> _TASK DIRECTIONS_: Your task is to filter the entries and copy every line containing the string "wrist".

DATA FOR PROCESSING Block Start

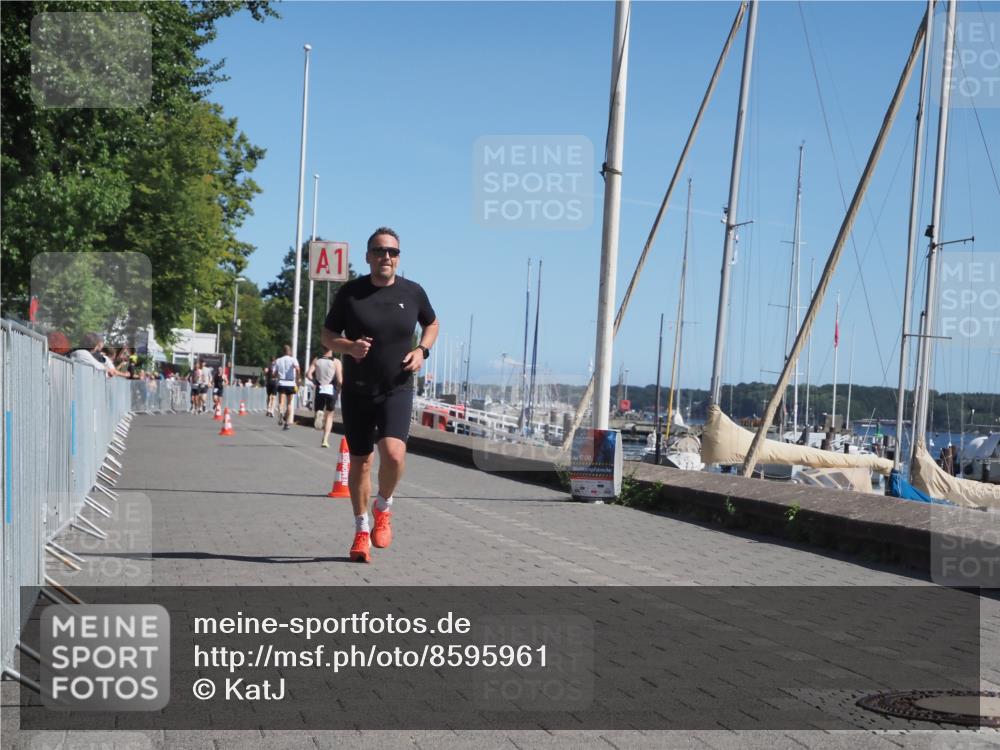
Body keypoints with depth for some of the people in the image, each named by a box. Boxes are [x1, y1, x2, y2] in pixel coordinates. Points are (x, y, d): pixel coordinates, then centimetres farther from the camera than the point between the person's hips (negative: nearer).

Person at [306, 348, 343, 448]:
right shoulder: (336, 362, -5)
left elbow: (308, 374, -7)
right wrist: (338, 388, 10)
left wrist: (315, 381, 10)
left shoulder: (316, 360, 3)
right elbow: (340, 381, -10)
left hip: (320, 390, 1)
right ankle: (325, 440, 6)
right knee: (329, 415, 14)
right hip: (331, 391, -1)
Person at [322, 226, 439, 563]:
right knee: (360, 461, 9)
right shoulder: (350, 292, -2)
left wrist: (422, 350, 0)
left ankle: (383, 509, 8)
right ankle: (362, 530, 26)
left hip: (397, 390, -1)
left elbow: (432, 323, 19)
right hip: (356, 392, 1)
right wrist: (349, 346, -17)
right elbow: (327, 336, 5)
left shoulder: (413, 292, 1)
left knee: (393, 453, -22)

DATA FOR PROCESSING Block End

> _TASK SOLUTION_:
right wrist: (338, 388, 10)
left wrist: (315, 381, 10)
left wrist: (422, 350, 0)
right wrist: (349, 346, -17)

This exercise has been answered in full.